This doesn’t work, legally or practically speaking, because it’s trying to restrict speech-acts between parties that both want the information to be shared. You can’t legally stop people from truthfully disclosing that they have a reposessed degree, because of the first amendment. You can’t practically stop people from truthfully disclosing that they have a repossessed degree because they will have left many archived traces of that information, for example copies of their resume in the Internet Archive, they have an incentive to leave those traces in place, and removing those traces is too difficult and involves too many third parties to be a legal requirement.
On the other hand it would work in cases where a degree is necessary to licensure. For example, degree repossession would be effective against professions who need a degree as part of their certification to practice. If it is not the case already, this could be made the case for doctors, nurses, lawyers, accountants, professional engineers, etc. such that there would be real impacts of loss of degree even if you could still tell people you had it because you wouldn’t be allowed to practice your profession in the same capacity as before without your license.
(Whether or not licensing is a good policy is a separate question from the consideration of how the mechanism of degree repossession might work.)
You can’t legally stop people from truthfully disclosing that they have a repossessed degree, because of the first amendment.
The two of us could sign a contract where I pay you $100 and you agree not to disclose what you ate for breakfast this morning, and agree not to disclose the existence of the contract. That would be a reasonably standard non-disclosure agreement (NDA). Having a system where student loans normally survive bankruptcy, but can be discharged if you agree not to disclose that you ever had a degree seems similarly compatible with the first amendment?
left many archived traces of that information
In practice I think this is unlikely to matter much for most people. If you’re applying for a job, and the job asks for your resume, they’re not going to go poking around dusty corners of the web looking to see if you had some other version with different contents. Someone willing to put in that much additional effort would probably just spend it on evaluating the candidate directly.
The two of us could sign a contract where I pay you $100 and you agree not to disclose what you ate for breakfast this morning, and agree not to disclose the existence of the contract.
The relevant difference between this and an NDA is that this has the restriction on speech coming from a statute, rather than a contract between nongovernmental entities.
In practice I think this is unlikely to matter much for most people. If you’re applying for a job, and the job asks for your resume, they’re not going to go poking around dusty corners of the web looking to see if you had some other version with different contents.

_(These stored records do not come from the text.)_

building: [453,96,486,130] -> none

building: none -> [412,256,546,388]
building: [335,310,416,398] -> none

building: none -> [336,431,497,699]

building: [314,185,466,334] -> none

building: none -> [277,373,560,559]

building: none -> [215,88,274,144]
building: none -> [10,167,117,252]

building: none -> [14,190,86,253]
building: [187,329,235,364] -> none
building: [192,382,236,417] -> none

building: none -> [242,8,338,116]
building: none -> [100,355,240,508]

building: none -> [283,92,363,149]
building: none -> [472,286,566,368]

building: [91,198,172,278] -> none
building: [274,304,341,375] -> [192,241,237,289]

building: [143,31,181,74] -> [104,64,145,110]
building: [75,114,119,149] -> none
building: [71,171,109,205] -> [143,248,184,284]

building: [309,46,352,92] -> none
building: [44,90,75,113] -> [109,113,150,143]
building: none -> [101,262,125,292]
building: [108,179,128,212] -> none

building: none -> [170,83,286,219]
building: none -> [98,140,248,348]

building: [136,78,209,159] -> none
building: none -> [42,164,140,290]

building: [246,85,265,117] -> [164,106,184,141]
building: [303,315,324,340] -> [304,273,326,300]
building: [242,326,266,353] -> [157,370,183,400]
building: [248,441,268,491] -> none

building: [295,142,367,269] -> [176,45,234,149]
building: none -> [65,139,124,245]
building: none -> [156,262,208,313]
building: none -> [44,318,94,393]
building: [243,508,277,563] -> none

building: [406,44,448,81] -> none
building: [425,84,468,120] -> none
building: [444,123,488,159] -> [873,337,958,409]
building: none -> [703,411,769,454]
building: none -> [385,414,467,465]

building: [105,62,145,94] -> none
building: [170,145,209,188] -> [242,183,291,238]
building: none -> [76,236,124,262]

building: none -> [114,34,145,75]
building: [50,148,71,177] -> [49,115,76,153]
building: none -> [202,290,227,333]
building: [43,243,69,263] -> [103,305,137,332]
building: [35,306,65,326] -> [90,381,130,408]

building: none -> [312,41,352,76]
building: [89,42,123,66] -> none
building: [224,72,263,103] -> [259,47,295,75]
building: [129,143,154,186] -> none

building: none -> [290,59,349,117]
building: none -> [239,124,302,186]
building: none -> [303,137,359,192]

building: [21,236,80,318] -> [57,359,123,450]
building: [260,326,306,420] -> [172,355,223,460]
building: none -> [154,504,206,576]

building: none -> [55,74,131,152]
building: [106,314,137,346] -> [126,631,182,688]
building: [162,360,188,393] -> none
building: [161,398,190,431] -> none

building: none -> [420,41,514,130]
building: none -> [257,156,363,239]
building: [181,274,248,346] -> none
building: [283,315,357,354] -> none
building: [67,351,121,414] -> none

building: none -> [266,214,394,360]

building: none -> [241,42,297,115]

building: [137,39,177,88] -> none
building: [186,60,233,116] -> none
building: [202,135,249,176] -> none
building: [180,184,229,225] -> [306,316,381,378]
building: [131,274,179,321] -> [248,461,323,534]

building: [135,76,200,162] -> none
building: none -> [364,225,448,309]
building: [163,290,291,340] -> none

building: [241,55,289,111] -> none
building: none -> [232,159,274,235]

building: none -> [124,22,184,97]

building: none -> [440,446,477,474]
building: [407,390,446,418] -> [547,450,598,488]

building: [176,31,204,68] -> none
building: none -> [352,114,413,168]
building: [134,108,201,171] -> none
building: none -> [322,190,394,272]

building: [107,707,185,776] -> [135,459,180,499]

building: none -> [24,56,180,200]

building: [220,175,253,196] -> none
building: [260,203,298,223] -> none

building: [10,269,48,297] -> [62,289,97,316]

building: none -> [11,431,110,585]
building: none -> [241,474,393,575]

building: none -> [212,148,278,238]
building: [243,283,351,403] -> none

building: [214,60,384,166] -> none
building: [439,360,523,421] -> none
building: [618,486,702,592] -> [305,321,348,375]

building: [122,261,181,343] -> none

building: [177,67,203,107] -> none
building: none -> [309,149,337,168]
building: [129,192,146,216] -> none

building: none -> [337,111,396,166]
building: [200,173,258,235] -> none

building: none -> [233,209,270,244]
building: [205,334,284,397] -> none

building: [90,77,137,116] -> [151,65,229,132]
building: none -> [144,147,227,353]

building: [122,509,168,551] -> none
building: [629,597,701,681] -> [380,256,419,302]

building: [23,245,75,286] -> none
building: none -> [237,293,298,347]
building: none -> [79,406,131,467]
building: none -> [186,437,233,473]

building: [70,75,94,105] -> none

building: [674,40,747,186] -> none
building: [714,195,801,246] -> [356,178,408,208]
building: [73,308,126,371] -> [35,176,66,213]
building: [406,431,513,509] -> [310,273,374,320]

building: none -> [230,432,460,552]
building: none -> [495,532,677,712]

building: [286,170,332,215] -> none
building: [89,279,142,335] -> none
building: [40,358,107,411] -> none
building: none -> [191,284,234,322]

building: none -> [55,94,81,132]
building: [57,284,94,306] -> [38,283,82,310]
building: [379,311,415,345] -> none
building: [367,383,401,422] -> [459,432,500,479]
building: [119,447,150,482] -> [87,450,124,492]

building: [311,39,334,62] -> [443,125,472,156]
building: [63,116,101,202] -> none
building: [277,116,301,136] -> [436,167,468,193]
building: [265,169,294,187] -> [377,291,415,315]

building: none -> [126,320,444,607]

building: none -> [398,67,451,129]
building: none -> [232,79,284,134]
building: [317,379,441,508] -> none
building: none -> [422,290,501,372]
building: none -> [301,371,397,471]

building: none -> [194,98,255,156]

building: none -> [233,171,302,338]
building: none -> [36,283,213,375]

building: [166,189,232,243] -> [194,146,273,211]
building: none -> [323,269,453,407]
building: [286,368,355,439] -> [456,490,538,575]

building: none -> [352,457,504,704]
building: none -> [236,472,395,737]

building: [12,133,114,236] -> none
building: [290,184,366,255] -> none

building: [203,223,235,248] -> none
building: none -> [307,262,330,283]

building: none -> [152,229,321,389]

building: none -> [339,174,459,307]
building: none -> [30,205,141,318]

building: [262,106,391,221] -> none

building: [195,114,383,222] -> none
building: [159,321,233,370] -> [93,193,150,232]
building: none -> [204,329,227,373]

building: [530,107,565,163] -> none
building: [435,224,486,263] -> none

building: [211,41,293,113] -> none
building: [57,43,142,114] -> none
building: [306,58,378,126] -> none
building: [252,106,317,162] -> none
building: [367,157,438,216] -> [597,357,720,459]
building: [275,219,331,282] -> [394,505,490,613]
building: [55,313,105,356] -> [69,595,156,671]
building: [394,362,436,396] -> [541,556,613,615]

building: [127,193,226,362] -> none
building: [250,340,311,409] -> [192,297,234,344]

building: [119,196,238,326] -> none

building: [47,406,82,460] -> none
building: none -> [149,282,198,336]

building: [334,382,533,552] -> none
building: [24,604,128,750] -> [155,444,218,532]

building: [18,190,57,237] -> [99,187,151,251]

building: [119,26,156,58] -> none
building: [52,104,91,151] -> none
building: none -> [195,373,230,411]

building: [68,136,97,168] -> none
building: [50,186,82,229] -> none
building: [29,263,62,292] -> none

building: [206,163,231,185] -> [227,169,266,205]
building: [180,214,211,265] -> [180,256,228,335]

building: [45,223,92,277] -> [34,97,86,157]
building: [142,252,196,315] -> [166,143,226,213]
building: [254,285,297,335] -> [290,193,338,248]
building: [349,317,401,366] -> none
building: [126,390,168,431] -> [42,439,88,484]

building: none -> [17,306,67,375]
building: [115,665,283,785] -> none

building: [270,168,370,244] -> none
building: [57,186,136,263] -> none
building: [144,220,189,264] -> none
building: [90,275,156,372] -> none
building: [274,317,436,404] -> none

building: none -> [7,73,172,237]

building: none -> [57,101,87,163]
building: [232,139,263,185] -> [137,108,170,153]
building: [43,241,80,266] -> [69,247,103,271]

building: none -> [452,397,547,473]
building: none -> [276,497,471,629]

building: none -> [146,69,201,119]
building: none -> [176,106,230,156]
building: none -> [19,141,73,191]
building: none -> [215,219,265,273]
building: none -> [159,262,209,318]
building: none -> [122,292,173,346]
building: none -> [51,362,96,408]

Actually, I expect this will be discovered with nearly 100% reliability by ordinary due diligence on hires. Bankruptcies are necessarily very public and there are APIs for finding out whether someone has declared bankruptcy, so you just check whether each candidate has declared bankruptcy, and if so, you take the resume-URL they gave you and check that URL on archive.org just prior to their bankruptcy.
This doesn’t work, legally or practically speaking, because it’s trying to restrict speech-acts between parties that both want the information to be shared. You can’t legally stop people from truthfully disclosing that they have a reposessed degree, because of the first amendment. You can’t practically stop people from truthfully disclosing that they have a repossessed degree because they will have left many archived traces of that information, for example copies of their resume in the Internet Archive, they have an incentive to leave those traces in place, and removing those traces is too difficult and involves too many third parties to be a legal requirement.
On the other hand it would work in cases where a degree is necessary to licensure. For example, degree repossession would be effective against professions who need a degree as part of their certification to practice. If it is not the case already, this could be made the case for doctors, nurses, lawyers, accountants, professional engineers, etc. such that there would be real impacts of loss of degree even if you could still tell people you had it because you wouldn’t be allowed to practice your profession in the same capacity as before without your license.
(Whether or not licensing is a good policy is a separate question from the consideration of how the mechanism of degree repossession might work.)
The two of us could sign a contract where I pay you $100 and you agree not to disclose what you ate for breakfast this morning, and agree not to disclose the existence of the contract. That would be a reasonably standard non-disclosure agreement (NDA). Having a system where student loans normally survive bankruptcy, but can be discharged if you agree not to disclose that you ever had a degree seems similarly compatible with the first amendment?
In practice I think this is unlikely to matter much for most people. If you’re applying for a job, and the job asks for your resume, they’re not going to go poking around dusty corners of the web looking to see if you had some other version with different contents. Someone willing to put in that much additional effort would probably just spend it on evaluating the candidate directly.
The relevant difference between this and an NDA is that this has the restriction on speech coming from a statute, rather than a contract between nongovernmental entities.
Actually, I expect this will be discovered with nearly 100% reliability by ordinary due diligence on hires. Bankruptcies are necessarily very public and there are APIs for finding out whether someone has declared bankruptcy, so you just check whether each candidate has declared bankruptcy, and if so, you take the resume-URL they gave you and check that URL on archive.org just prior to their bankruptcy.